Whatever the circumstances, she always
tried to be feminine. Burke says she
was the first wrestler of either sex
to wear fancy robes, and she wore $50,000
worth of jewelry into the ring until
its safekeeping became too much of a
headache.
She was paid well, making as much
as $2,000 a night and grossing $250,000
to $300,000 a year in her heyday --
30 years ago.
But she said Wolfe, as her promoter,
got it all.
"That was the stupid part of me,"
Burke said. "Twenty-two years. All the
bleeding I went through, to wind up
with nothing. Someone would say 'wrestling'
to me and tears would come to my eyes.
The years no longer seem wasted, though
Burke says many of her wrestlers clear
$20,000-$30,000 a year, although the
overseas market is more lucrative. Here,
she says, people are more interested
in an acrobatic show. Abroad, she says,
they are more interested in a real scuffle.
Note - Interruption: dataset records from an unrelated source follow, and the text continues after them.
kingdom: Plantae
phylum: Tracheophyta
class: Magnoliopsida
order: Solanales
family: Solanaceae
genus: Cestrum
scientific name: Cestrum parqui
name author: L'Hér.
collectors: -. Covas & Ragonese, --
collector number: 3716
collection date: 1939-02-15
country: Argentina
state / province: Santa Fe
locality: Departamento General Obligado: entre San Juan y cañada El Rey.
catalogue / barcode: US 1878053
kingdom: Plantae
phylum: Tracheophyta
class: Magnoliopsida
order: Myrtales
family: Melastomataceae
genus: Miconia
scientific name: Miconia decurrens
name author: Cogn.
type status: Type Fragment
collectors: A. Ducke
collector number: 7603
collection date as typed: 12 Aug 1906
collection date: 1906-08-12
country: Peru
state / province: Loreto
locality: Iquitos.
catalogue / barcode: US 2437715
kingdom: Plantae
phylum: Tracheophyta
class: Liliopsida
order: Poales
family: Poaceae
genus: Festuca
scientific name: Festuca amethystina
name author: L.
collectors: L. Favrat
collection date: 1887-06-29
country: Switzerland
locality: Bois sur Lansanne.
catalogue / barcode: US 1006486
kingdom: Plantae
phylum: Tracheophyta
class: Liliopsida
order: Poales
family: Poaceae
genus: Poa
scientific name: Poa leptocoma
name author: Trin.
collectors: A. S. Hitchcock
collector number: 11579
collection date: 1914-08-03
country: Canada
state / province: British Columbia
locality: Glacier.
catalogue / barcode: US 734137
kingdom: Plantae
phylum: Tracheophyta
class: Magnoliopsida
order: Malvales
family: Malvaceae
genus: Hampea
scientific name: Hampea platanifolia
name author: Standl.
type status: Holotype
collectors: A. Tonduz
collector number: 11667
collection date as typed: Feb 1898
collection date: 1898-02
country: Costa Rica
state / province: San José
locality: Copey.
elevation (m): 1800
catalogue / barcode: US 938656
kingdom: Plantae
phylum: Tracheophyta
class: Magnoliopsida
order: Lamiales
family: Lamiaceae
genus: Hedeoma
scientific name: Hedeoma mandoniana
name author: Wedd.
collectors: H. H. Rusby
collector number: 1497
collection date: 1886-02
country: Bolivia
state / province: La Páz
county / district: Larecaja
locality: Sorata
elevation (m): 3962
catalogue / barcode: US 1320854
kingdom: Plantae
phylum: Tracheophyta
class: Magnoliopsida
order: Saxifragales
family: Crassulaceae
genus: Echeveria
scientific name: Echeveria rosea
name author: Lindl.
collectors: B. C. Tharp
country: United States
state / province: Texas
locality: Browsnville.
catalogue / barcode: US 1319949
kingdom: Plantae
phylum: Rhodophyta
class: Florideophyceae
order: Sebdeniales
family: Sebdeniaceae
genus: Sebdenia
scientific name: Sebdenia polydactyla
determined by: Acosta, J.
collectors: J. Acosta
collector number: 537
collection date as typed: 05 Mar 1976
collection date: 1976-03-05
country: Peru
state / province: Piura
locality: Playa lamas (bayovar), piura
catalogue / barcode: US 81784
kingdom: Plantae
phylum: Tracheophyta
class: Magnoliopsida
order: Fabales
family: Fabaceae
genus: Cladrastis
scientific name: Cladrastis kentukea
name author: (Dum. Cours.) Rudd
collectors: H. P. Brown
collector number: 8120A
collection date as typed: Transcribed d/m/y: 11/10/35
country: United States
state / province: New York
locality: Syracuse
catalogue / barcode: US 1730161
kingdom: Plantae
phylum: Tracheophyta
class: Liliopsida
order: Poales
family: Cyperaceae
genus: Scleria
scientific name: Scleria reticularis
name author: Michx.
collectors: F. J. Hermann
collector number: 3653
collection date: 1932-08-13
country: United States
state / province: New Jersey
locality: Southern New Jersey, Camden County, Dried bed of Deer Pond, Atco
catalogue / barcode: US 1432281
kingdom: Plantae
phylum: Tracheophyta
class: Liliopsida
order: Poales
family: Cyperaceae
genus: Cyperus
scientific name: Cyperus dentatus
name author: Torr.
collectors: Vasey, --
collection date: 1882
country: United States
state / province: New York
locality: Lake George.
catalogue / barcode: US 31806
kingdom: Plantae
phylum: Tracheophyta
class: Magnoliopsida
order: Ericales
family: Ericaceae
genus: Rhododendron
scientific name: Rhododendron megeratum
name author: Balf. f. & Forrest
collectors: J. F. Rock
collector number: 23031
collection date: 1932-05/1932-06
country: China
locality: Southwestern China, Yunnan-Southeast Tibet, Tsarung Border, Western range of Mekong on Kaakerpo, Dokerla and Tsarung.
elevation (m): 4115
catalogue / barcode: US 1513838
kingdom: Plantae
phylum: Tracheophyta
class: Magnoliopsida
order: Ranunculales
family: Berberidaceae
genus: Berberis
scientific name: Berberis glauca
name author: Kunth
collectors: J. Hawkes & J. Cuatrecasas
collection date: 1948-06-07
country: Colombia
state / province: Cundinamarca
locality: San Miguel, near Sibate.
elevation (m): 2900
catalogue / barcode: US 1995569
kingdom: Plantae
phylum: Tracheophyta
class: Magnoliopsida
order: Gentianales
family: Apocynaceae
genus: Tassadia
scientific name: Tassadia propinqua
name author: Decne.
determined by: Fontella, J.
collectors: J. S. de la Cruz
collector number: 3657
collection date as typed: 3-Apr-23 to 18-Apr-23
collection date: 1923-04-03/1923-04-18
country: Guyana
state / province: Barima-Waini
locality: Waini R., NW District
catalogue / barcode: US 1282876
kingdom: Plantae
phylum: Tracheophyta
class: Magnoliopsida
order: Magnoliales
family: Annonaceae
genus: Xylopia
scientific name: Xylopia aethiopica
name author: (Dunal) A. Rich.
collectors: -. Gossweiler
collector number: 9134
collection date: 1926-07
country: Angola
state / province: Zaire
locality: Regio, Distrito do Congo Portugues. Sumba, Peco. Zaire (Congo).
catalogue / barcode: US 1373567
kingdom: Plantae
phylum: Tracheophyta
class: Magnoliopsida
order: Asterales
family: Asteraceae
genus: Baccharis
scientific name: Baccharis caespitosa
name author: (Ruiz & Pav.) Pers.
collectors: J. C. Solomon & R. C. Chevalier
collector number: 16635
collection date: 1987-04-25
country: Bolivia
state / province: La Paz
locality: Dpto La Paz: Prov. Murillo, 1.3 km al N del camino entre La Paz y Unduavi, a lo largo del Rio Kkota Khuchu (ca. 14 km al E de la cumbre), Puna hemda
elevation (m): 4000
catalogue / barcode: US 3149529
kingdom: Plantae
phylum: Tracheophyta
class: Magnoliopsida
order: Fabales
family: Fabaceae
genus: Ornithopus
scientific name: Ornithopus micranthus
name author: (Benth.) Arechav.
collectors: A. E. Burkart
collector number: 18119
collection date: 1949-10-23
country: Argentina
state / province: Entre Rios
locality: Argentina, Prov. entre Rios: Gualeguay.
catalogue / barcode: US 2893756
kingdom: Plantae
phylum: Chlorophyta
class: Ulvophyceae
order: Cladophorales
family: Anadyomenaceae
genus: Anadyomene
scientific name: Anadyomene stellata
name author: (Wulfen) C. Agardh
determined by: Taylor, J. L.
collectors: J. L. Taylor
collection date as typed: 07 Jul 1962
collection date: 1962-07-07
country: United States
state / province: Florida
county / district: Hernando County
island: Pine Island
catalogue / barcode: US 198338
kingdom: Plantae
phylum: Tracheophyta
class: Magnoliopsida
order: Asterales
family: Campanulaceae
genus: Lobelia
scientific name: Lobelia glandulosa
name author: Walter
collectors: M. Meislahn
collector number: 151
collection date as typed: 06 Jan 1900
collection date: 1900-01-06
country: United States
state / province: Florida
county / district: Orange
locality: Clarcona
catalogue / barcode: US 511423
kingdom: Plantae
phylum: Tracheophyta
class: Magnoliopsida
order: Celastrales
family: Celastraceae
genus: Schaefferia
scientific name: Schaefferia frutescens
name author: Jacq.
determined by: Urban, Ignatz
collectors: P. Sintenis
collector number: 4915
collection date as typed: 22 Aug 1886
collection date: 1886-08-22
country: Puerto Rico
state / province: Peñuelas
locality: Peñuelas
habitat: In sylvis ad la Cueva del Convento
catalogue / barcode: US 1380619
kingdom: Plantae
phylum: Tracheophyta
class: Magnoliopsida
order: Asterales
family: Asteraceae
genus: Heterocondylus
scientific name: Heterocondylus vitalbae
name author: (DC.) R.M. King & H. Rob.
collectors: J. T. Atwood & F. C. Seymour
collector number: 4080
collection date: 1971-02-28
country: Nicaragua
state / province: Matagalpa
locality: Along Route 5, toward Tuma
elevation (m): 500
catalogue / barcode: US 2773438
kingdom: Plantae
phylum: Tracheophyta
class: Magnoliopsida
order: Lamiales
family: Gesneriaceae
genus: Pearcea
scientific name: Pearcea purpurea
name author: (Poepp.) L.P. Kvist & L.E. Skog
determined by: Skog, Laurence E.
She says her training program attracts
educated girls, girls unlike "Crazy
Gladys," a former opponent who Burke
said had a "cauliflower head" and ate
soap after every match because she thought
it would kill whatever germs she might
have picked up in the ring.
There's a book coming out about Millie
Burke. A throwback who bled
and not catsup, she wanted to call it,
"The Third Fall." But the author has
decided to call it "Sex, Muscles and
Diamonds." Oh well, that's show biz.